Hello,
I think this question might be more a statistics understanding than a code troubleshooting. Still, I am posting here because there are more R-users with a better knowledge of biological applications.
I want to understand some differences to represent the allele presence/absence with lm()
function in R. As a dependent variable, I have ICU_days
period, which I am trying to relate to HLA-B alleles. So, as an independent variable, I have HLA-B alleles
adjusted for Age
.
The first representation would be a dataset containing all alleles present in my sample as lm_designmatrix2
:
id ICU_days Age allele
1 49 74 B*35
2 45 73 B*07
3 20 63 B*07
4 52 55 B*08
5 29 46 B*07
6 66 77 B*38
7 44 76 B*08
8 76 65 B*08
9 47 34 B*14
10 25 58 B*13
11 30 57 B*35
12 7 80 B*07
13 30 27 B*15
14 28 79 B*40
15 2 68 B*07
16 20 56 B*07
17 20 85 B*07
18 24 58 B*35
19 31 47 B*44
20 11 58 B*07
The linear model:
summary(lm(ICU_days ~ allele + Age, data = lm_designmatrix2))
Call:
lm(formula = ICU_days ~ allele + Age, data = lm_designmatrix2)
Residuals:
Min 1Q Median 3Q Max
-29.627 -11.032 -2.047 7.942 63.348
Coefficients:
Estimate Std. Error t value Pr(>|t|)
(Intercept) 18.37896 7.75141 2.371 0.0190 *
alleleB*08 7.79160 6.49281 1.200 0.2321
alleleB*13 20.30319 7.62279 2.663 0.0086 **
alleleB*14 10.58582 7.56816 1.399 0.1640
alleleB*15 13.78044 6.81690 2.022 0.0450 *
alleleB*18 7.68169 7.56604 1.015 0.3116
alleleB*27 -17.64699 13.32670 -1.324 0.1875
alleleB*35 8.23656 5.62620 1.464 0.1453
alleleB*37 35.60011 18.31386 1.944 0.0538 .

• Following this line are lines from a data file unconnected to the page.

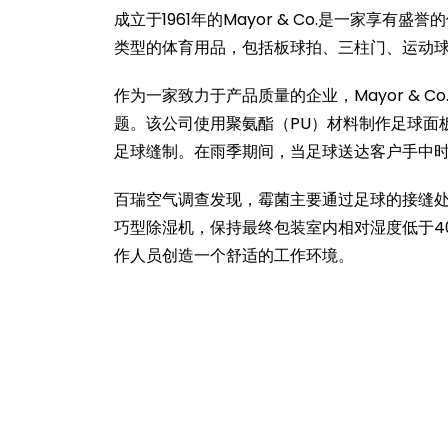
成立于1961年的Mayor & Co.是一家享
类型的体育用品，包括板球拍、三柱门、运动
作为一家致力于产品质量的企业，Mayor &
题。该公司使用聚氨酯（PU）材料制作足球面
足球缝制。在雨季期间，当足球送达客户手中
百瑞空气调查发现，霉菌主要通过足球的接缝处滋生。
巧型除湿机，保持最终包装室内相对湿度低于4
作人员创造一个舒适的工作环境。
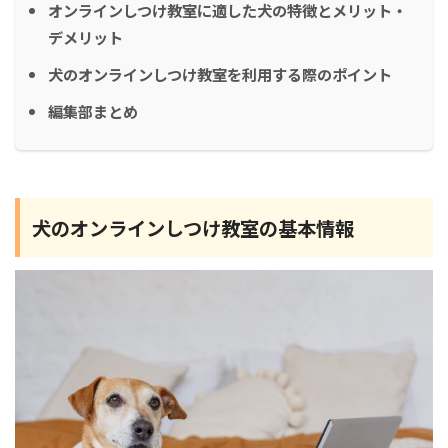
オンラインしつけ教室に適した犬の特徴とメリット・
デメリット
犬のオンラインしつけ教室を利用する際のポイント
編集部まとめ
犬のオンラインしつけ教室の基本情報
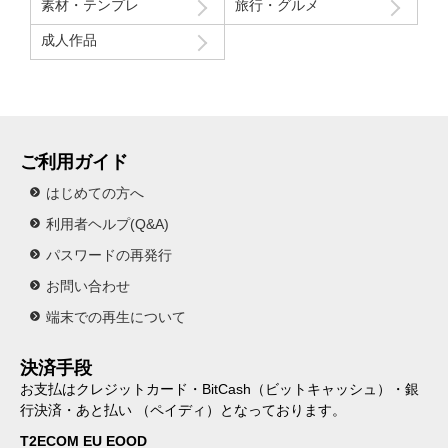
素材・テンプレ
旅行・グルメ
成人作品
ご利用ガイド
はじめての方へ
利用者ヘルプ(Q&A)
パスワードの再発行
お問い合わせ
端末での再生について
決済手段
お支払はクレジットカード・BitCash（ビットキャッシュ）・銀
行決済・あと払い （ペイディ）となっております。
T2ECOM EU EOOD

alleleB*38 25.62458 9.83688 2.605 0.0101 *
[...] etc
Age 0.05827 0.10997 0.530 0.5970
---
Signif. codes: 0 ‘***’ 0.001 ‘**’ 0.01 ‘*’ 0.05 ‘.’ 0.1 ‘ ’ 1
Residual standard error: 17.8 on 147 degrees of freedom
Multiple R-squared: 0.1607, Adjusted R-squared: 0.02362
F-statistic: 1.172 on 24 and 147 DF, p-value: 0.2766
However, even though I know that is a dumb question, I didn't realize the difference between the above model with a dataset with dummy variables for each allele:
ICU_days Age `B*07` `B*08` `B*13` `B*14`
<int> <int> <int> <int> <int> <int>
1 30 27 0 0 0 0
2 47 34 0 0 0 1
3 21 35 0 0 0 0
4 22 37 1 0 0 0
5 3 39 0 0 0 0
6 14 39 1 1 0 0
7 49 39 0 0 0 1
8 84 39 1 0 1 0
9 30 40 0 0 0 0
10 32 40 0 0 0 0
And it performs linear modeling for each allele separately, like this:
summary(lm(ICU_days ~ Age + `B*13`, data = lm_designmatrix))
Call:
lm(formula = ICU_days ~ Age + `B*13`, data = lm_designmatrix)
Residuals:
Min 1Q Median 3Q Max
-27.29 -14.72 -3.76 10.74 47.00
Coefficients:
Estimate Std. Error t value Pr(>|t|)
(Intercept) 22.70441 8.70438 2.608 0.0108 *
Age 0.09689 0.14743 0.657 0.5129
`B*13` 14.02777 6.68684 2.098 0.0390 *
---
Signif. codes: 0 ‘***’ 0.001 ‘**’ 0.01 ‘*’ 0.05 ‘.’ 0.1 ‘ ’ 1
Residual standard error: 17.8 on 83 degrees of freedom
Multiple R-squared: 0.05161, Adjusted R-squared: 0.02876
F-statistic: 2.258 on 2 and 83 DF, p-value: 0.1109
Could anyone explain how to interpret these different representations?
Thanks LChart ! So would the second approach be a loss in the "accuracy" of the estimates?
And Anyway, the two ways are not wrong, since depending on the statistical question can I choose one of them?
The estimates are accurate in both cases, but as you say, the questions are different. It is fairly common for contrasts of the second form to be used to make statements about contrasts of the first form -- such usage is inappropriate.